- TASK REQUIREMENTS:
Give a two-sentence summary of the piece about reading The Long Winter.

- EXTRACT:
+---+
God Helps Those Who Can’t Help Themselves

God Helps Those Who Can’t Help Themselves January 29, 2020

My little girls and I finished Laura Ingalls Wilder’s The Long Winter yesterday. Like all of the Little House books so far—which, of course, I read ages ago but didn’t really remember—the kind of life they endured, by today’s American standards, is completely astonishing. Towards the end, it seemed they might as well have been living in Siberia. A diet of coarse brown bread, exhausted by the dark and cold, grinding hunger, grinding the diminishing bag of wheat in a coffee grinder, twisting stalks of wheat into tight bundles to burn in the stove because they had no wood, worn out by violent storms lasting into April.

Towards the end of the book, Almanzo and Cap go off into the bleak prairie, hoping the next storm will hold off, looking for rumored seed wheat, risking their very lives because the whole town is starving. There might be a farmer hunkered down in a sod house, no one knows for sure, and they are empowered by the owner of one of the two stores to buy it from him (almost) no matter the cost. They find the farmer, by crazy luck, and of course, he doesn’t want to sell but finally does. Almanzo and Cap make it back as the next storm is beginning to hurl itself against the town, and for four more days the Ingalls don’t know that the two succeeded, believing they were caught by the snow and wind, or didn’t find the man.

Mid-storm, after the girls have climbed into their icy beds, Mary asks Laura if she has prayed. They have this little exchange, which, I think, captures not just the religious feeling of all of the books, but much of American Christianity as well:

Under the quilts, Laura and Mary silently said their prayers, and Mary whispered, “Laura.”

“What?” Laura whispered.

“Did you pray for them?”

“Yes,” Laura answered. “Do you think we ought to?”

“It isn’t like asking for anything for ourselves,” Mary replied. “I didn’t say anything about the wheat. I only said please to save their lives if it’s God’s will.”

“I think it ought to be,” Laura said. “They were doing their best…”
+---+
- STORED RECORDS:
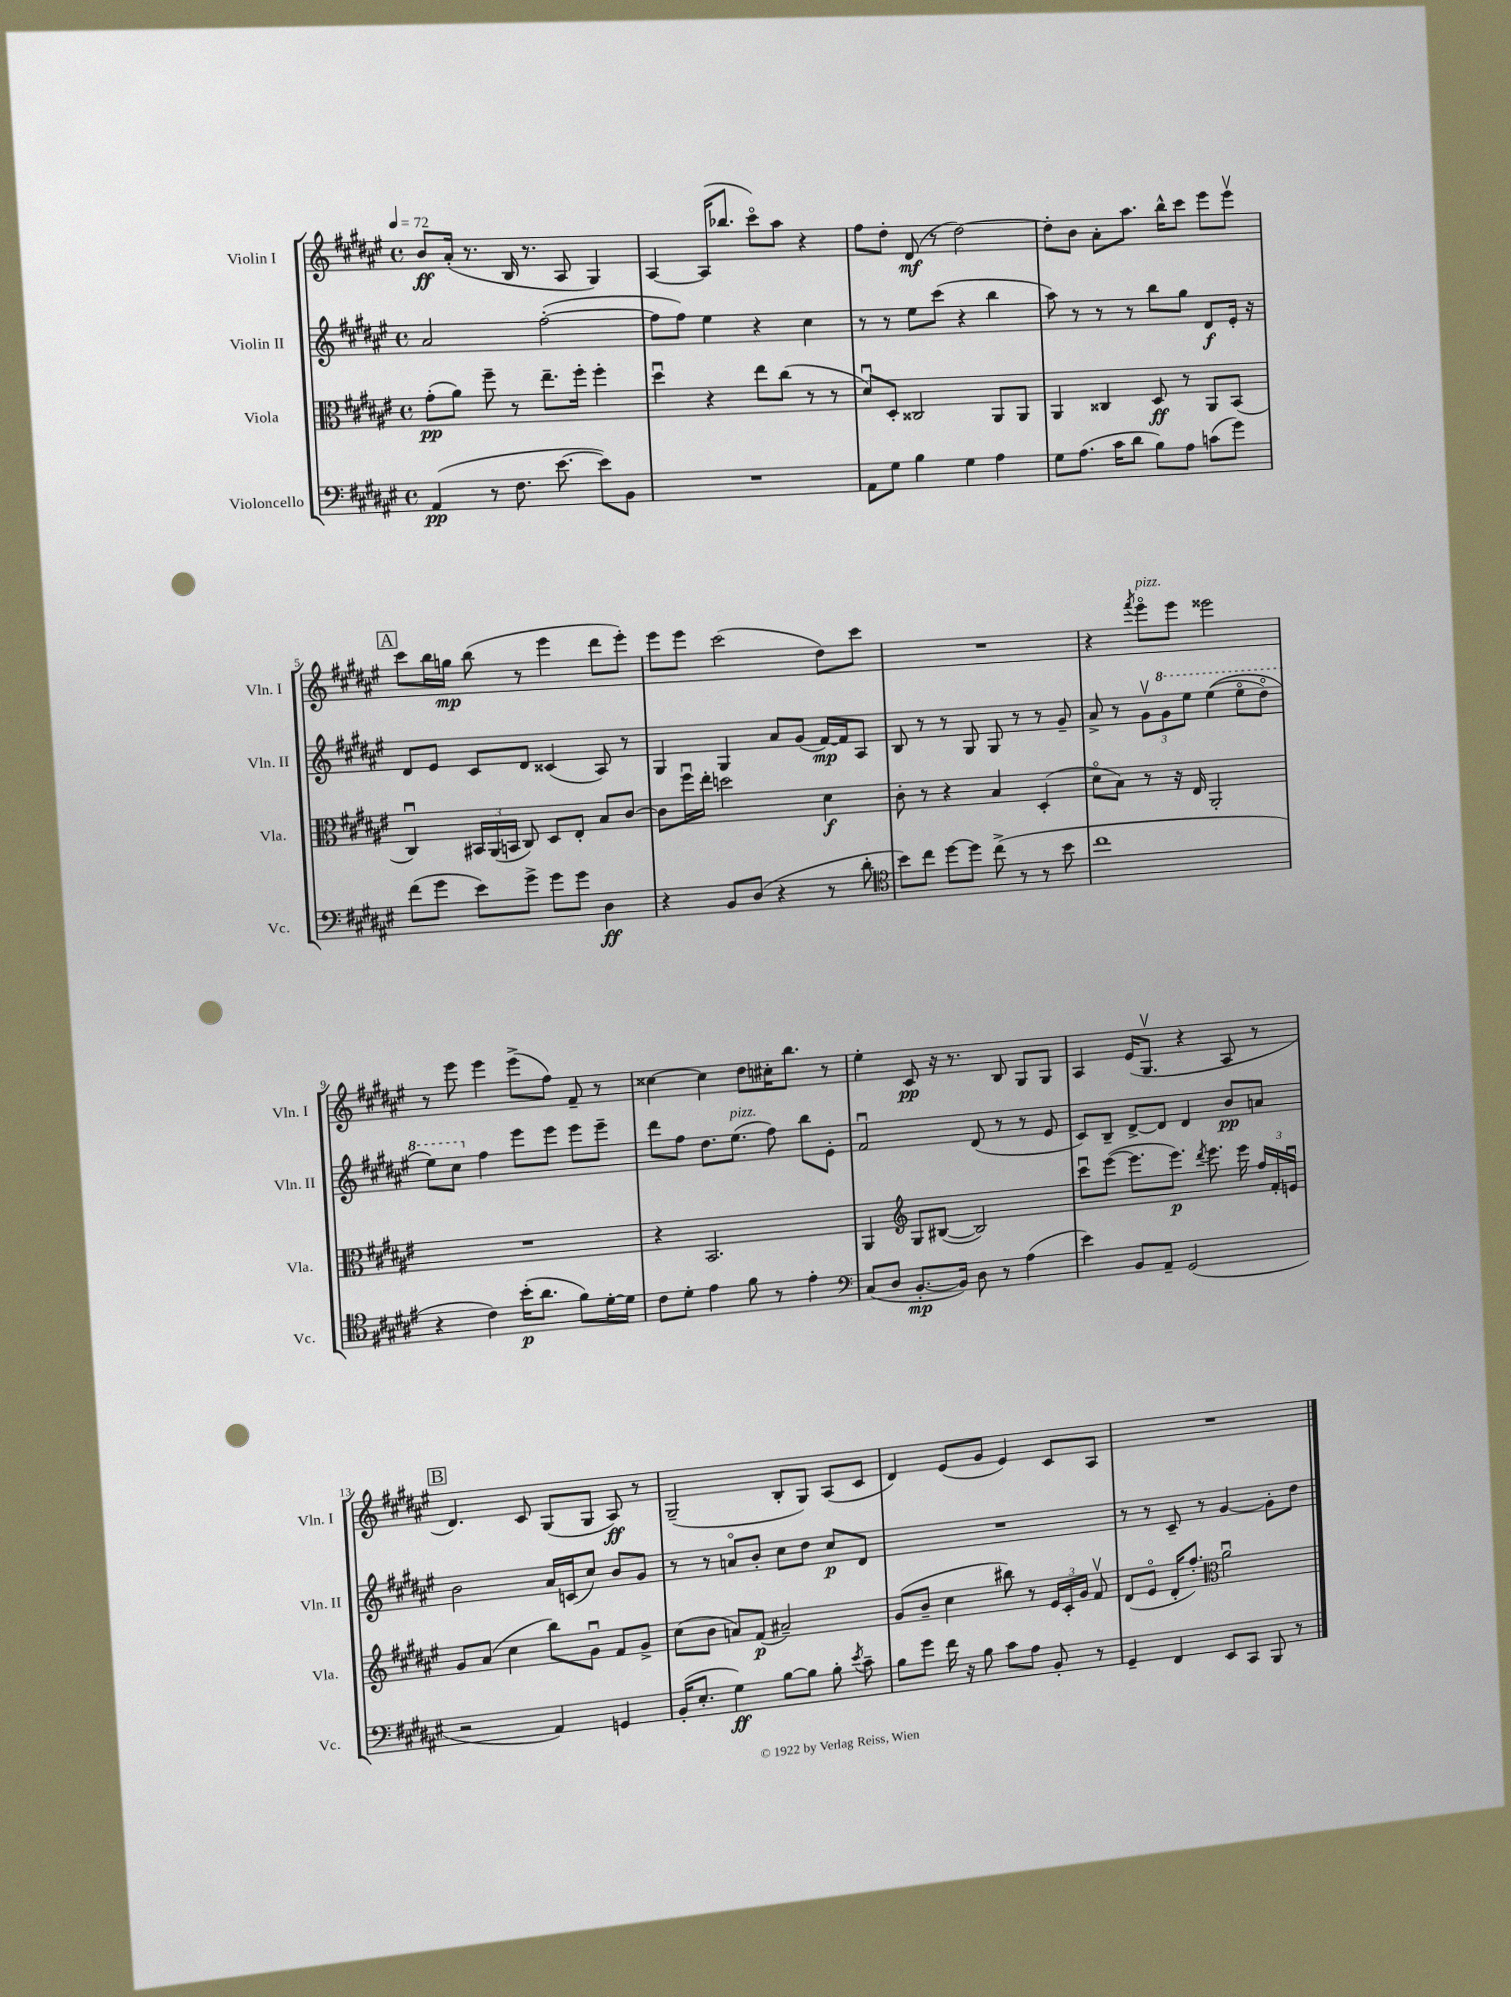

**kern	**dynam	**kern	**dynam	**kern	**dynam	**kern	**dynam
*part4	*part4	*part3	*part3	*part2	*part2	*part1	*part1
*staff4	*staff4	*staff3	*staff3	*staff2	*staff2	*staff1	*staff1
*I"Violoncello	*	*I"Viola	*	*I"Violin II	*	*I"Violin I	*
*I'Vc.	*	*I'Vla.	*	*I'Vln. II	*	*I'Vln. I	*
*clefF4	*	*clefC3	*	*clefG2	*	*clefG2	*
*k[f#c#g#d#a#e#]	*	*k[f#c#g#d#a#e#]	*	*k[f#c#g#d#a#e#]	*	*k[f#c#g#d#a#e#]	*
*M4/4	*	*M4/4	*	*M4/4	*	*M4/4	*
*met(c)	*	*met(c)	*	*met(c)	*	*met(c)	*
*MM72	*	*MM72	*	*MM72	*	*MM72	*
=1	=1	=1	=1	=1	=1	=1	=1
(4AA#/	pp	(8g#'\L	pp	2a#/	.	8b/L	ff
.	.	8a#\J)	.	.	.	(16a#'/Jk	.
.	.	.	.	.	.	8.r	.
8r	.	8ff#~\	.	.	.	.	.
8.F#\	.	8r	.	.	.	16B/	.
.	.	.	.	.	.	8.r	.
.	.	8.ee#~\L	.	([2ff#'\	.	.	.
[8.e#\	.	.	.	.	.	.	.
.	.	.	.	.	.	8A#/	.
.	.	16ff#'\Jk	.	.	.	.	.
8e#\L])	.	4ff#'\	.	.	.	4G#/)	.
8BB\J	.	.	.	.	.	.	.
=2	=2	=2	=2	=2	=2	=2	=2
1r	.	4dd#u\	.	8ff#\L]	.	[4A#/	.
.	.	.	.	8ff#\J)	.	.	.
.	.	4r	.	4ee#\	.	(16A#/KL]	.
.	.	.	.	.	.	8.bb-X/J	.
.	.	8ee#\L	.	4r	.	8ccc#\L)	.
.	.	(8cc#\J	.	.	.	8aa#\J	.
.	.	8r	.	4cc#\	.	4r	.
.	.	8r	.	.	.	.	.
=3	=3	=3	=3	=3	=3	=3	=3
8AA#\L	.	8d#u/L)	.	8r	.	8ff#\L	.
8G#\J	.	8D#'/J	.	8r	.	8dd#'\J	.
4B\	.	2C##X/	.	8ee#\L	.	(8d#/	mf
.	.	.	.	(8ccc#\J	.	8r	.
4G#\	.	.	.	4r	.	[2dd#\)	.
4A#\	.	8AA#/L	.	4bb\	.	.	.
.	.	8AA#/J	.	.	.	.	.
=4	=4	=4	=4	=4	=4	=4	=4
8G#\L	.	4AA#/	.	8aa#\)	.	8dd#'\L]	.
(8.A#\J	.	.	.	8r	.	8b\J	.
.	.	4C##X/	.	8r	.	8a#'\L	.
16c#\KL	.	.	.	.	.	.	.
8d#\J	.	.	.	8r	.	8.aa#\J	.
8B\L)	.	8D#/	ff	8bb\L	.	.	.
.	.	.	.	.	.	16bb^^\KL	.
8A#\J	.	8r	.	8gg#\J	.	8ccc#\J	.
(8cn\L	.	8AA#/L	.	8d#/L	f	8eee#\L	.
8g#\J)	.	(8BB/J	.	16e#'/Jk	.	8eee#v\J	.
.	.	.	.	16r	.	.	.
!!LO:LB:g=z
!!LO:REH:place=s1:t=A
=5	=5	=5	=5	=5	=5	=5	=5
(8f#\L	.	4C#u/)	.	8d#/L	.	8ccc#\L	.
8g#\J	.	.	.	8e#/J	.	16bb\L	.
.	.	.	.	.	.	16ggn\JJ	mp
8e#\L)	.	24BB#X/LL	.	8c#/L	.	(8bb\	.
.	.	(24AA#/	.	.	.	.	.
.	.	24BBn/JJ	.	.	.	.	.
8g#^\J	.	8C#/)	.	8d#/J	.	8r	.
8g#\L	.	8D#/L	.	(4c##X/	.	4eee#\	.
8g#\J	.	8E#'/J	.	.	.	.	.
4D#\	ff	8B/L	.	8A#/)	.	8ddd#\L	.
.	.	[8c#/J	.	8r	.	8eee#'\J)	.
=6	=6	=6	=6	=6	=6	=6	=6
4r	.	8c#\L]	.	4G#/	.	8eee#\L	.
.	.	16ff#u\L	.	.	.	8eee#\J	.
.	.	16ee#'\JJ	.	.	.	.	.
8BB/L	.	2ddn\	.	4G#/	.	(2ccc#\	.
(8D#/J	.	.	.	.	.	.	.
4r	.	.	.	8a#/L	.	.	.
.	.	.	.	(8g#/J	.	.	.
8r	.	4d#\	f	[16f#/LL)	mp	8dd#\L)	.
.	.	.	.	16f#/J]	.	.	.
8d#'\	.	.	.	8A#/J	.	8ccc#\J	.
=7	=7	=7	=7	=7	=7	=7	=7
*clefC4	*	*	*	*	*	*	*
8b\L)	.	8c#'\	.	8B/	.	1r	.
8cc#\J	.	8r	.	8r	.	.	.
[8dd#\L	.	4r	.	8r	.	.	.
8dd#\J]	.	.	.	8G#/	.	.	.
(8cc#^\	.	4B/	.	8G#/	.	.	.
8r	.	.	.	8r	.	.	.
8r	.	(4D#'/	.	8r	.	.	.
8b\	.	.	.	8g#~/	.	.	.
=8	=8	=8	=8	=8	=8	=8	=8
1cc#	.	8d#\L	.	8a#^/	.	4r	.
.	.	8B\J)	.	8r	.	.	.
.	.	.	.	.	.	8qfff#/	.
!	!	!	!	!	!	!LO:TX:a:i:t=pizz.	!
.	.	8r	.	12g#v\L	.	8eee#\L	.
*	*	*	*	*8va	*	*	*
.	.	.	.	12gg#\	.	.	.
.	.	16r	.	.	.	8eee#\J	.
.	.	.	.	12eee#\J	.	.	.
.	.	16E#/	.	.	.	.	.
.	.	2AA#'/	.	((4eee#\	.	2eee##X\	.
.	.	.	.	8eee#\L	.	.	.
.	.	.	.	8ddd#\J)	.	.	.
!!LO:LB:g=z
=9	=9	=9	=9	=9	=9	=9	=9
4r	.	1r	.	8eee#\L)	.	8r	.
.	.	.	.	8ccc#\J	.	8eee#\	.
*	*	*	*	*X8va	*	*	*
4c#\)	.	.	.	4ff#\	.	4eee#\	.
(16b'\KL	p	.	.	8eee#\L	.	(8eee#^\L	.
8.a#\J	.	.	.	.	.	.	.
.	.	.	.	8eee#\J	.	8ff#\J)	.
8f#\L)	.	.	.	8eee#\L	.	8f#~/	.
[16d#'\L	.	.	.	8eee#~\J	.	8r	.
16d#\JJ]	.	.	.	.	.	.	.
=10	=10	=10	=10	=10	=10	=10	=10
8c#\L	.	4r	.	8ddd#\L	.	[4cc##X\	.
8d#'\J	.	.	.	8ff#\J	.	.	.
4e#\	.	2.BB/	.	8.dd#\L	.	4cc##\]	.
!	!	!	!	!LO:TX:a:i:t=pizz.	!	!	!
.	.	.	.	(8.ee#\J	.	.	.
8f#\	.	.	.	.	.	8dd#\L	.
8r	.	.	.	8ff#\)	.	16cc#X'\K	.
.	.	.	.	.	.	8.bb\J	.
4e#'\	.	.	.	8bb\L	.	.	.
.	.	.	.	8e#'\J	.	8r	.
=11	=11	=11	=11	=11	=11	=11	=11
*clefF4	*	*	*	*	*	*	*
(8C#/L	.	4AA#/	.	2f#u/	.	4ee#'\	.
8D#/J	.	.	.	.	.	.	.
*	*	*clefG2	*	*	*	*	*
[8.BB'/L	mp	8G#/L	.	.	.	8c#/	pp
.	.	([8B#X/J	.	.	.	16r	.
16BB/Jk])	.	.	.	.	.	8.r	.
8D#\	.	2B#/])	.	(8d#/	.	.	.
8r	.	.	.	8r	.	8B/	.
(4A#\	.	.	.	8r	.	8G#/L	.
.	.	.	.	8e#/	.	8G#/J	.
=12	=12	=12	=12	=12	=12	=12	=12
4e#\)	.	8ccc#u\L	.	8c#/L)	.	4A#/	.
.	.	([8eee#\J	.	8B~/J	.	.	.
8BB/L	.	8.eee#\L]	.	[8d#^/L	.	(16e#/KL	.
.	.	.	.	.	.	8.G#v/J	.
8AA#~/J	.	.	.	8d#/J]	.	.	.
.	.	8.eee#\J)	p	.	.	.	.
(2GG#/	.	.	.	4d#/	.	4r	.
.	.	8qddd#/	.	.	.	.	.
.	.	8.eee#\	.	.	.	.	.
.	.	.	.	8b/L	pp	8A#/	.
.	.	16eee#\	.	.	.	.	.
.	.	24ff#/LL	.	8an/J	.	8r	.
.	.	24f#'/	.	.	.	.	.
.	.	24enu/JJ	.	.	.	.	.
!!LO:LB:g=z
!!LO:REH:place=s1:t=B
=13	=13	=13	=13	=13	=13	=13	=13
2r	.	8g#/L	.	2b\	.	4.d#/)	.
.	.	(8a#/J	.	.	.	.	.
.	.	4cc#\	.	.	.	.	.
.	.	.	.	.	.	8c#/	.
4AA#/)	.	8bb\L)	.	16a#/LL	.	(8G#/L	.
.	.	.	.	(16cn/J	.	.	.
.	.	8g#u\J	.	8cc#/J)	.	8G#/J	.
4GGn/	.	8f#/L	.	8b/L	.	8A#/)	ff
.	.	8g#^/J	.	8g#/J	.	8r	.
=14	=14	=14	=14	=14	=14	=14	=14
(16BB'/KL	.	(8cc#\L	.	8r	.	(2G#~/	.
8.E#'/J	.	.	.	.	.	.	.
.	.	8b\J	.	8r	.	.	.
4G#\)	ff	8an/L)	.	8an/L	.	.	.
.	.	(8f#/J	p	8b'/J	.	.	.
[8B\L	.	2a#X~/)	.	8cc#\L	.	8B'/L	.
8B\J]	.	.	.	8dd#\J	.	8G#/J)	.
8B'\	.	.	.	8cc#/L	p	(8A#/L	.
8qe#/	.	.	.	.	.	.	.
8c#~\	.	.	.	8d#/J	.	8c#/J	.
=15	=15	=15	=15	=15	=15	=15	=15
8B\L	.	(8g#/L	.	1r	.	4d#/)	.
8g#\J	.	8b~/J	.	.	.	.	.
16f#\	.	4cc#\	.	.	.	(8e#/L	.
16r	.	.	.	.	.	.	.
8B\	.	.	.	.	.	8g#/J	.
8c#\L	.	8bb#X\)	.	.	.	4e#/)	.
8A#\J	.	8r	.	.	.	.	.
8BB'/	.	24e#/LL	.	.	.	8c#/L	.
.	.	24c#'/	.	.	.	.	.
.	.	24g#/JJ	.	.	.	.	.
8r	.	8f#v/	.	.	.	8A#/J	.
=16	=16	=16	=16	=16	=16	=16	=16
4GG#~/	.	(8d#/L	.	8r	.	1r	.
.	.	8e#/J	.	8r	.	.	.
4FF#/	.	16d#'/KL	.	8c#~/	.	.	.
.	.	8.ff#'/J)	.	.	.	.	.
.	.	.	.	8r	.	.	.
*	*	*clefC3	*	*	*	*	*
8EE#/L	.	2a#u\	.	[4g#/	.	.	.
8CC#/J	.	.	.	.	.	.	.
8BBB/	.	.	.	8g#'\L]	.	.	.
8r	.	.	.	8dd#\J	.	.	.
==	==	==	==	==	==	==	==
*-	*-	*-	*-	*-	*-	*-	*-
+---+
- SOLUTION TO THE PROBLEM:
After finishing Laura Ingalls Wilder's The Long Winter with their young daughters, the writer finds the hardships the family endured astonishing by today's American standards. Near the end of the book, Almanzo and Cap risk their lives on the prairie to buy seed wheat for the starving town, and while the Ingalls wait without news, Mary and Laura whisper about praying for the two men, an exchange the writer thinks captures the religious feeling of the books and much of American Christianity.